A arte de ver arte e beber cerveja (cara e coroa)
CARA
O passeio está correndo bem. Após uma caminhada exaustiva estamos chegando àquele museu fantástico que poderia estar vazio e ter apenas o “Nascimento de Venus” de Botticelli que já valeria a pena a visita. Quando eu poderia imaginar que veria esse quadro pessoalmente? Tão absorvido em meus pensamentos que não noto os sinais no nosso pequeno grupo.
- Gente, como esta quente!
- Estou morta de cansaço!
- Esse museu não chega nunca?
- Estou morrendo de sede!
Quando a insatisfação se generaliza, uma sugestão é gentilmente imposta.
- Podíamos parar nesse barzinho e ficar tomando cerveja.
– Mas pessoal, o museu fecha as 17h e já são 16h. E para meu desespero, olhando em todos os rostos não encontro nenhum solidário.
Que bando de bêbados preguiçosos. Para tomar cerveja não precisavam viajar milhares de quilômetros. Podiam beber em qualquer boteco ensebado de esquina no seu próprio bairro.
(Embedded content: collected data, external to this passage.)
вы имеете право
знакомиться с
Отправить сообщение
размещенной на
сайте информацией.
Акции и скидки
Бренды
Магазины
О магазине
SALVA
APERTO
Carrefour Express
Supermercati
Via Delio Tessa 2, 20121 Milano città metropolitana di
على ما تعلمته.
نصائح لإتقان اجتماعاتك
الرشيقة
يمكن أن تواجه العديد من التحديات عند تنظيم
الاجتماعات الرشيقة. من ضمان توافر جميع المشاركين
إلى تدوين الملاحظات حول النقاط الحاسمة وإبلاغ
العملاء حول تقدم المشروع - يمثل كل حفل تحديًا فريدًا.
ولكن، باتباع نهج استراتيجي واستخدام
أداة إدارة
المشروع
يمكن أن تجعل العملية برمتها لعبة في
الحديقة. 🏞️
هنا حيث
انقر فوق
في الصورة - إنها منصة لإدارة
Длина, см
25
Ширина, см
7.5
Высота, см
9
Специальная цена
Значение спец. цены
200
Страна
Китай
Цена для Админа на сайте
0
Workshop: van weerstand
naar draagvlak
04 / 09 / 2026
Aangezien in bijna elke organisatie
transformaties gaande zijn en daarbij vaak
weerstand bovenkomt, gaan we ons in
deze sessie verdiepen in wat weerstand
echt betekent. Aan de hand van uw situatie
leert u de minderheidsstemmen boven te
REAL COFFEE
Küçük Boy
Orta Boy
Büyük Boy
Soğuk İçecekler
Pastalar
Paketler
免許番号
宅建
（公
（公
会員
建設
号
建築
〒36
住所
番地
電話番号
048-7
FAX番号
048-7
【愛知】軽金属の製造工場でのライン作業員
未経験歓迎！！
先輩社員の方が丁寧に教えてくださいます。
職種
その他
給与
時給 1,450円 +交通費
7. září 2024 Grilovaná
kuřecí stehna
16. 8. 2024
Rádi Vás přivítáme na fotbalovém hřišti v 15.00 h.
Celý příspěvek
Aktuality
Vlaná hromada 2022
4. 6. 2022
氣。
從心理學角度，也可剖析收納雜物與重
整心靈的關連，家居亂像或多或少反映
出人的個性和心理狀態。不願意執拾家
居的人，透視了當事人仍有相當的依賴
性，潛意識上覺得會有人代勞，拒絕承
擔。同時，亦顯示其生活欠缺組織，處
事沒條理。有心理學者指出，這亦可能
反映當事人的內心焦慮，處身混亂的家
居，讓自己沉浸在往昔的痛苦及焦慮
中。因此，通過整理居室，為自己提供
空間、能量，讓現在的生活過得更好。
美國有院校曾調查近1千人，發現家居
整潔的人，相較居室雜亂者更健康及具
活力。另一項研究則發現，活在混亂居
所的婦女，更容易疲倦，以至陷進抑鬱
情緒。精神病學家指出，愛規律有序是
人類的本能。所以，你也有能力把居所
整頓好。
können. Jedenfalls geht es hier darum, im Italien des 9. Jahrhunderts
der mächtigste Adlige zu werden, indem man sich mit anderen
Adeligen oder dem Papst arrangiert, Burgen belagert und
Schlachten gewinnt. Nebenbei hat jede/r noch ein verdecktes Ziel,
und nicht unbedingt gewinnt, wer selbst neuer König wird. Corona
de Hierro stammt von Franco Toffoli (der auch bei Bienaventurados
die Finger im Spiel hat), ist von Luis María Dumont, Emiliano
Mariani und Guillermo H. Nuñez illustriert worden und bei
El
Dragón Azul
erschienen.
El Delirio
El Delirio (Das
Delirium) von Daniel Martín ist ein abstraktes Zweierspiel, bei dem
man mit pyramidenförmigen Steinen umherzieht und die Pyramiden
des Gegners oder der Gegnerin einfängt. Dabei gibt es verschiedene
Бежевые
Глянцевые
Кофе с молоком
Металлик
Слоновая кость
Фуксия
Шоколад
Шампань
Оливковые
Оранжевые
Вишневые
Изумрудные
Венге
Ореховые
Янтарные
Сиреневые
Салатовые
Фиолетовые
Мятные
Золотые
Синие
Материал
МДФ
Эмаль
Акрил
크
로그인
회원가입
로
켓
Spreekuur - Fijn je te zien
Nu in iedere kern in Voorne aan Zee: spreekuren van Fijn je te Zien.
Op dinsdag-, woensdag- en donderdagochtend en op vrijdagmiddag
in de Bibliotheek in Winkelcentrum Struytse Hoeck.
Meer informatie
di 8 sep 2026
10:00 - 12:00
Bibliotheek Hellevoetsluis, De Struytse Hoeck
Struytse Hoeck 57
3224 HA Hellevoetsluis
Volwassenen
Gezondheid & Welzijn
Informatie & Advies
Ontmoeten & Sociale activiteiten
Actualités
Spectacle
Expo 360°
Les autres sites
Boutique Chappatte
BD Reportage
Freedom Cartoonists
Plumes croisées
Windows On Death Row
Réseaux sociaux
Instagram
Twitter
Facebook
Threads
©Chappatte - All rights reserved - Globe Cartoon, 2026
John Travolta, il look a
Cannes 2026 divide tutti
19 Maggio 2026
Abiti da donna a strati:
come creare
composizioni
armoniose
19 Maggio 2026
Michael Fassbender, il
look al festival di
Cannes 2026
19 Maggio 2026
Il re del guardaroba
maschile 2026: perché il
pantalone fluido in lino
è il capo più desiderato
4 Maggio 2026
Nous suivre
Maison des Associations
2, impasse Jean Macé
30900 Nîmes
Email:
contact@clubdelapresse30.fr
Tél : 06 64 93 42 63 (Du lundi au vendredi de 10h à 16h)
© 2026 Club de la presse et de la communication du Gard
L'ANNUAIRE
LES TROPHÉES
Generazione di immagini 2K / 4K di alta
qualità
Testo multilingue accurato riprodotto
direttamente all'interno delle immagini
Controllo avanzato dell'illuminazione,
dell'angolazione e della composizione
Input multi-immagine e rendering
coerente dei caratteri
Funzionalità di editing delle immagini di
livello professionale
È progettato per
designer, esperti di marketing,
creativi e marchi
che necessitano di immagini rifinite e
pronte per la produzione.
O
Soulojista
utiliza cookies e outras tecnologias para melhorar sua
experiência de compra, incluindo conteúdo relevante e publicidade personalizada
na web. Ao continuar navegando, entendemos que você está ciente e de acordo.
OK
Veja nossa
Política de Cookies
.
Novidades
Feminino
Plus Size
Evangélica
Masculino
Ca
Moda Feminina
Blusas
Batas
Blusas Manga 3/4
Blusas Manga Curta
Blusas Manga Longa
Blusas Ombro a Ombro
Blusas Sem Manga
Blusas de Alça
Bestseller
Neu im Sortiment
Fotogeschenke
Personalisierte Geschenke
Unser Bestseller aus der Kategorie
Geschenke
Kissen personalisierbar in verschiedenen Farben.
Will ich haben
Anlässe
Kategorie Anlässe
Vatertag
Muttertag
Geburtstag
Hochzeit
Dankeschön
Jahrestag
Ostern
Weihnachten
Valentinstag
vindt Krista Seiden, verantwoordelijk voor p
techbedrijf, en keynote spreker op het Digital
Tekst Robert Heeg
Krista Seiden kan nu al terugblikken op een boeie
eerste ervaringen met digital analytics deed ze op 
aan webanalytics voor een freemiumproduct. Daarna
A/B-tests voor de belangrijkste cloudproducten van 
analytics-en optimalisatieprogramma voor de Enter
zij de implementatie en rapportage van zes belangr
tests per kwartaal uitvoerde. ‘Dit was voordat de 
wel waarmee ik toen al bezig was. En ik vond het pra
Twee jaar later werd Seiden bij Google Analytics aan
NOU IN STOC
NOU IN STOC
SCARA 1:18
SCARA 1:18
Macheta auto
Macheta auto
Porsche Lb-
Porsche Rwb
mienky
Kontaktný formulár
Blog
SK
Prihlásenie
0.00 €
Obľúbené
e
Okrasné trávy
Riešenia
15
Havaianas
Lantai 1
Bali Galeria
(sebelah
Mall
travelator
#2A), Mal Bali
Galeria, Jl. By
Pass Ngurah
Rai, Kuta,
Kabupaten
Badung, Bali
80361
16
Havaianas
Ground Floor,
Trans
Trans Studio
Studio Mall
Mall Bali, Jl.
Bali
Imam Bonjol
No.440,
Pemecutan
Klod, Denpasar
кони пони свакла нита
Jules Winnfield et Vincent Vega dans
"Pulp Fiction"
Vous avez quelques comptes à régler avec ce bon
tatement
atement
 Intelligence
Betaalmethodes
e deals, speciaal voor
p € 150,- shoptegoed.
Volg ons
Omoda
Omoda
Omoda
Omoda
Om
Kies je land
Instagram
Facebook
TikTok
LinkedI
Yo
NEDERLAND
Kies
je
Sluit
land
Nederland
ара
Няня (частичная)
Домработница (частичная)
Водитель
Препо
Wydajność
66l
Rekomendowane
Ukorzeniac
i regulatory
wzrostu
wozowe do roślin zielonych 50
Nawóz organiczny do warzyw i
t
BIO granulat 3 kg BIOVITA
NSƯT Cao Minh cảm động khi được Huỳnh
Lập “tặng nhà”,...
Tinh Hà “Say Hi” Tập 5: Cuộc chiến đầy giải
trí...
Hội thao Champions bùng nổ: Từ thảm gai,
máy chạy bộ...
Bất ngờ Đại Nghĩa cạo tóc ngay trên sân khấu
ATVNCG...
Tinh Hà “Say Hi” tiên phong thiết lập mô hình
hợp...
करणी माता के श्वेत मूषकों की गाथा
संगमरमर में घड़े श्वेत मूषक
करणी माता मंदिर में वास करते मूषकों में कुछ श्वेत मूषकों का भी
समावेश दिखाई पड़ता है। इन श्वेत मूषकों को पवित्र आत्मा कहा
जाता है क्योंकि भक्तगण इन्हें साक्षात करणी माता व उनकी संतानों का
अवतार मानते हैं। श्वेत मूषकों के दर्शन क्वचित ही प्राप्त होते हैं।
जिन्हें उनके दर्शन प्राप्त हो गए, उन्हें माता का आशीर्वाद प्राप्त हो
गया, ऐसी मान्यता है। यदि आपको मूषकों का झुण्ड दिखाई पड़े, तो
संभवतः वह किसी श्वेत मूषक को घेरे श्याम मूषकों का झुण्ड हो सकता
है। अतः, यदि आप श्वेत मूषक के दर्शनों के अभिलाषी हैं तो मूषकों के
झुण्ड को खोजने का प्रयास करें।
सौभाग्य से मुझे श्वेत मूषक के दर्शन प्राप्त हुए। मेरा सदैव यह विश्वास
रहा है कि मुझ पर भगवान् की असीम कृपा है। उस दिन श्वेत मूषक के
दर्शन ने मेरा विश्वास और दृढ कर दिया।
- Vamos lá, só uma cerveja para refrescar. A ditadura da democracia é implacável. Uma cerveja vira meia dúzia, quando exasperado eu me levanto e acabo indo sozinho. Entro no museu as 16:45h. Suando, corro perdido pelos corredores, subo e desço escadas e finalmente chego a frente da tão ansiada obra. Apenas por um detalhe, entre mim e a tela existem umas trinta pessoas. Me estico, dá para ver um pedacinho da cabeça da Venus, me abaixo, consigo ver a concha em seus pés. Tento me infiltrar na multidão, agora já não vejo nada. Empurro um, rastejo, me aperto, avanço alguns centímetros. E finalmente, estou na sua frente, consegui. A virgem desnuda parece sorrir para mim, me recompensando o esforço, quando o som agudo de um apito soa em meus ouvidos. E o guarda falando: - tempo finito, andiamo chiudere, tempo finito e vai nos empurrando para a porta da saída. Saindo, na lojinha do museu comprei uma reprodução do nascimento da Venus, por cinquenta dólares, provavelmente acharia no Brasil uma igual por vinte reais.
E ninguém entende a atitude agressiva, quando, já sentado no bar com o grupo, rasgo a reprodução e atiro sobre eles ao perguntarem se gostei do museu.
COROA
O passeio está correndo bem. Você olha os barzinhos simpáticos com uma lista infindável de cervejas, de todos os tipos, cores, teores alcoólicos e pensa consigo mesmo: vou experimentar todas. Mas ai o grupo resolve ir a um museu. Pequeno, mas que tem um quadro maravilhoso de um holandês obscuro, ou coisa parecida. Quando você abre a boca para dizer que prefere as cervejas, as farpas flamejantes do olhar de sua esposa são definitivas, vamos ao museu. Tenha em mente que cada minuto economizado do museu será um minuto a mais na cervejaria, então, cuidado com as armadilhas. Arte só oferece duas opções: gostar ou não gostar, qualquer tipo de análise é supérflua. Mas as duas opções têm suas ciladas.
Você passa rapidamente pelo quadro do holandês quando uma pessoa do grupo diz: - maravilhoso, não? Você está numa encruzilhada. Concordar ou não? Eu penso, “não quero polemizar e muito menos demorar” e respondo: - É sim. Aí vem a primeira armadilha. A pessoa continua: - Eu acho que o artista queria expressar..... e parece que aí vai começar uma infindável discussão sobre o indiscutível. - Não, não acho nada, quem achou foi o artista, tanto que fez a maldita pintura. E saia rapidamente.
Segunda alternativa: eu penso, vou ser honesto: - Não, não gostei. E ai vem a nova emboscada. – Por quê? Nessa hora, muita calma e reporte-se à infinita sabedoria de seus pais, que sempre tinham a resposta exata a essa pergunta. Encha o peito e profira o melhor dos argumentos: - “porque não”. E saia rapidamente.
Pronto, você já está sentado na cervejaria, apreciando os distintos maltes, quando o grupo sai. Mal te olham. Você agora é um proscrito. Um não amante da arte. Graciosamente levante seu copo com o magnífico liquido dourado e dirija-lhes um brinde. Aproveite intensamente esse momento, pois você pagará por ele pelo resto de sua existência.